2) Houses still cost more to buy than to rent in most areas so it is still a bubble. House prices have not fallen to the level they were before the bubble, so it is still a bubble. And the average house price in most areas is still higher than the average-wage person can buy so this is still a bubble. Meanwhile there has been an increase in the number of houses (supply is up), while the boomers are starting to retire and want to sell their large house (demand is down). And unemployment is also reducing the demand side. The increase sales and price drops we are seeing is from people who are being forced to sell, not from people realizing house prices are too high.

3) Distressed people have been holding out since the recession started, but can't hold on forever and savings are running out. This includes renters so rents will have to start dropping as they run out of money for rent (feedback to #2 above) and some of the houses that aren't selling become rentals. Compare California to Michigan, and you'll understand what I am saying. Michigan stopped holding out a while back and rents and house prices have adjusted accordingly and are affordable. California still thinks things are temporary and will get back to "normal" and people are "snapping up" houses that are as "low" as $400,000 for a 3br/2ba.

4) I'm including everyone whose house is "under water" in #2, and this is an increasing number of people. Everyone thinks "housing will go back up" so they aren't walking away yet. But if it turns out that housing doesn't "always go up" they will stop holding out and go buy something based on what they can afford with no expectation that it will go up.

5) There is a HUGE inventory of houses being held off the market. Banks are holding houses off the market. People who would have sold are waiting to sell (holding out), and there are still just a record number of houses on the market now that haven't sold yet.
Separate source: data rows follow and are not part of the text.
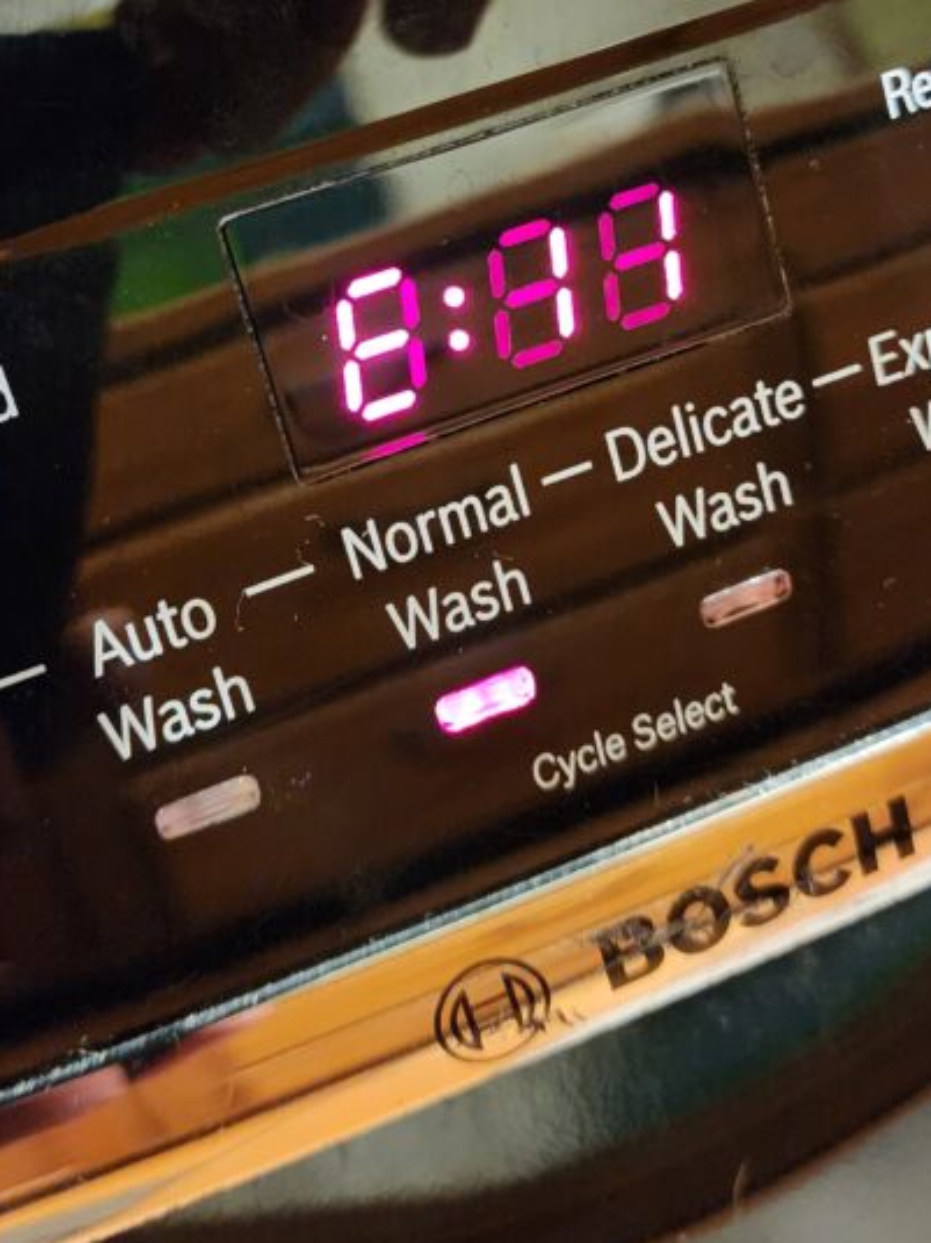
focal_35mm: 44
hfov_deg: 32.8
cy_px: 297
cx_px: 388
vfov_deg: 41.6
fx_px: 1578
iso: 1600
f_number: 1.8
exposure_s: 1/24
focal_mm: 6.4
This inventory is going to overwhelm any current increase in sales that is based on people believing we are "at a bottom." There just are many many more houses for sale or waiting to be sold than there are buyers. This is not a "crisis of confidence" where people just aren't buying because they are scared, it is a crisis of too many people not having money, just debt.

6) People buying now (those who aren't yet broke from buying real estate) will lose their shirts, too, because they are expecting that "this is a bottom" and it isn't.

What it comes down to is that expectations and behavior haven't changed yet. Real estate doesn't "always go up." Real estate is not the path to wealth, except as a bubble is developing. Real estate is not a sure thing otherwise. You would think that so many people being wiped out by thinking these things right in front of everyone's eyes would be a clue, but not yet. This is because the bubble developed over a long period, and people got used to real estate "always" going up. When people start to come down to earth and see reality and realize that owning a house can be a costly burden, then things will get to the point where stabilization is possible. As long as owning a house is seen as a path to riches things cannot stabilize.

A story:
In 1999/2000 I had a bunch of stock in a dot com. It made its way up to $35 a share. When it fell to $30 then $25 then $20 I held on because it had just been $35. When it hit $12 I thought it was really cheap but when it hit $.50 I thought that was too high. It landed at $.05 but then the company went out of business.

Think about the psychology of this. When it fell to $12 I thought it was cheap because of how high it had been but when it hit 50 cents a share I thought it was too expensive because I had left the past behind and I could finally see where it was GOING. And that is where it went.